FI : Grâce à cette nouvelle organisation, les projets du rectorat avancent. Mais au vu de l’évolution démographique, comment gagnez-vous du temps en attendant les livraisons ? Et surtout, comment vous adaptez-vous compte tenu des projections qui peuvent se révéler caduques le moment venu ?

B. T. : C’est vraiment notre combat, si j’ose dire. Accompagner la démographie de sorte que les conditions d’enseignement restent correctes. Sur les prévisions, toutefois, il est rare qu’elles soient totalement fausses. Mais il est vrai qu’un établissement prend environ cinq ans à sortir de terre. Difficile de faire plus court ! Avec des projections sur les évolutions d’effectifs à un ou deux ans, nous arrivons à anticiper grâce à une stratégie toute simple, qui consiste à créer des extensions. Nous avons mis en place un système sur la base de préfabriqués de type Algeco. Il s’agit d’une salle que l’on peut reproduire assez facilement. Vous pouvez en voir au lycée Bamana, ou encore à Iloni devant le stade. Ces salles sont assez qualitatives, avec une bonne température, une bonne acoustique, de quoi répondre aux exigences pédagogiques.

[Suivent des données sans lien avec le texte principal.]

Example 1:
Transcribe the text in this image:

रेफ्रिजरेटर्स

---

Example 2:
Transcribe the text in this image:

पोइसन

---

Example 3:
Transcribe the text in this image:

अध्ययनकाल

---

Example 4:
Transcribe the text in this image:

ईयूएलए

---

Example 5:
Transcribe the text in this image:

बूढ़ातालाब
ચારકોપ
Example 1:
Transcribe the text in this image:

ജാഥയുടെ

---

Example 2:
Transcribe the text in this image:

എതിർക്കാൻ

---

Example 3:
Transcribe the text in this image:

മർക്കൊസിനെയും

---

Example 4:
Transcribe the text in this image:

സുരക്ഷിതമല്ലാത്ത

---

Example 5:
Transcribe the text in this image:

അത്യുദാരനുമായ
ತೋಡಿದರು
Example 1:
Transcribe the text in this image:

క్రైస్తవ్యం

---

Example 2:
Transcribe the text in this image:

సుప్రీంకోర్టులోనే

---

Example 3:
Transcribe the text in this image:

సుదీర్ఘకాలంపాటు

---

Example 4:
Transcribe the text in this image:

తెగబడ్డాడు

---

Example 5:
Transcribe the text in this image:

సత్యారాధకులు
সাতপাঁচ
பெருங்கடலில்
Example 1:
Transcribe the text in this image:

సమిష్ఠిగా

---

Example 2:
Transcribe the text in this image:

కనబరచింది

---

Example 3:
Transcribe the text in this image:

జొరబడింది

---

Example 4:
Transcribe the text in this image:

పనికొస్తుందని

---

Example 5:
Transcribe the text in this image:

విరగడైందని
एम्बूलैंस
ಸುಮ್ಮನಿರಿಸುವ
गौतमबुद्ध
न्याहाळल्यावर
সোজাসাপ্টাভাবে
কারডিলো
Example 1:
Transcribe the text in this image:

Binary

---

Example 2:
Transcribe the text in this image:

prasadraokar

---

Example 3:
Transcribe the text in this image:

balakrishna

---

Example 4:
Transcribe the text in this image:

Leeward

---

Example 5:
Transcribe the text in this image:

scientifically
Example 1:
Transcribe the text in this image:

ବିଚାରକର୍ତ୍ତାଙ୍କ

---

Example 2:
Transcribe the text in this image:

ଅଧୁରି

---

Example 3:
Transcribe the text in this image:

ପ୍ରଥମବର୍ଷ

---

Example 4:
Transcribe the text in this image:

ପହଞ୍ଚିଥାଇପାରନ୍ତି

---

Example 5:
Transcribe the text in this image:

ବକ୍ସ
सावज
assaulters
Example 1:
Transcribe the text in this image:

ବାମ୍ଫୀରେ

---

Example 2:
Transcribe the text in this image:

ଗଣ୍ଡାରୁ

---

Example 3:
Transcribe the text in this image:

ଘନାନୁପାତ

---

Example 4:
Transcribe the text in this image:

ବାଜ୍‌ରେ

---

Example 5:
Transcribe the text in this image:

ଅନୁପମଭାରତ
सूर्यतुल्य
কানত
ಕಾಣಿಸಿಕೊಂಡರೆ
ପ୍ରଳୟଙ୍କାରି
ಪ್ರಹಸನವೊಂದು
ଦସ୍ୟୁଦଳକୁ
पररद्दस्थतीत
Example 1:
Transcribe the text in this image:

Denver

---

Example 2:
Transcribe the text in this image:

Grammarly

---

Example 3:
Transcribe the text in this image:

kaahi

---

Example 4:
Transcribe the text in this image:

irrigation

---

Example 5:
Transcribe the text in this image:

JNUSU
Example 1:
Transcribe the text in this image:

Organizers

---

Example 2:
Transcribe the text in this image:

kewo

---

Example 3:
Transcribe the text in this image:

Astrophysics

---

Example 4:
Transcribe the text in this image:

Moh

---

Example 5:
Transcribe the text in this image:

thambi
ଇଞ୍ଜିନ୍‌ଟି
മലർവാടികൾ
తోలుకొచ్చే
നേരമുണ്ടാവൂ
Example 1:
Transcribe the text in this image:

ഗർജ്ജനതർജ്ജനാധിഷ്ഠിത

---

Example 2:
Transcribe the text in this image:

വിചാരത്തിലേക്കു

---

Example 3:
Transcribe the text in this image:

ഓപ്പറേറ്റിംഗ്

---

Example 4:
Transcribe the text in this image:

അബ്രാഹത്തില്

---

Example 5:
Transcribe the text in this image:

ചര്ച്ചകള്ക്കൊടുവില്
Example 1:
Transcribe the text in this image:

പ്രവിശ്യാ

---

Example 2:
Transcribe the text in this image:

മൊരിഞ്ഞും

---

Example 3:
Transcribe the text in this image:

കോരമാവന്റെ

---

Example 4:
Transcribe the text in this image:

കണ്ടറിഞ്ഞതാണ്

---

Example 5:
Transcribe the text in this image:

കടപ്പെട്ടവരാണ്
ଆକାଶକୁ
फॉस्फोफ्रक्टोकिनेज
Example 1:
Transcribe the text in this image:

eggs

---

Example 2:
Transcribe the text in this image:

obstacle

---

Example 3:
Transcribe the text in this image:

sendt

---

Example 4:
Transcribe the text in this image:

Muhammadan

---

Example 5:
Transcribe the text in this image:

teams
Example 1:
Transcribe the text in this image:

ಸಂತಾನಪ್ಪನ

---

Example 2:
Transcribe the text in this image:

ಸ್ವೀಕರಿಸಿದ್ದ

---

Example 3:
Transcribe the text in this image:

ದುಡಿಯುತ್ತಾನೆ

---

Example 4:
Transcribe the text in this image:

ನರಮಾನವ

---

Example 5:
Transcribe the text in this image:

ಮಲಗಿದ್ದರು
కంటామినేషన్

J’ai justement fait un bilan : depuis 2019, nous avons livré 111 salles préfabriquées dans les lycées et 79 dans les collèges.

FI : Pour conclure sur votre bilan, après six années à la tête de ce service, quelle est votre plus grande fierté ?

B. T. : Le lycée du bâtiment ! Nous avons réussi à cristalliser dans un projet toutes les préoccupations précédemment évoquées : le développement durable, la frugalité, la co-construction… Par exemple, l’association des élèves du lycée de Dzoumogné dans les filières du bâtiment a participé activement à la conception de ce lycée. Ils ont aussi participé à la mise en place du faré qui sert de démonstrateur pour ce projet. Il est lui-même construit à partir de matériaux de récupération, issus de la mairie de Sada. Avec ce projet – et je tiens d’ailleurs à rendre hommage au travail précieux de l’agence d’architectes Encore heureux – nous avons posé ensemble les bases de ce que sera la construction de Mayotte demain.

FI : Déçu de ne pas pouvoir le voir en vrai ?

B. T. : C’est rare de voir un projet de A à Z ! J’ai la chance de pouvoir quitter mon poste l’esprit serein, en laissant derrière moi une équipe motivée et compétente, qui continuera sur cette lancée.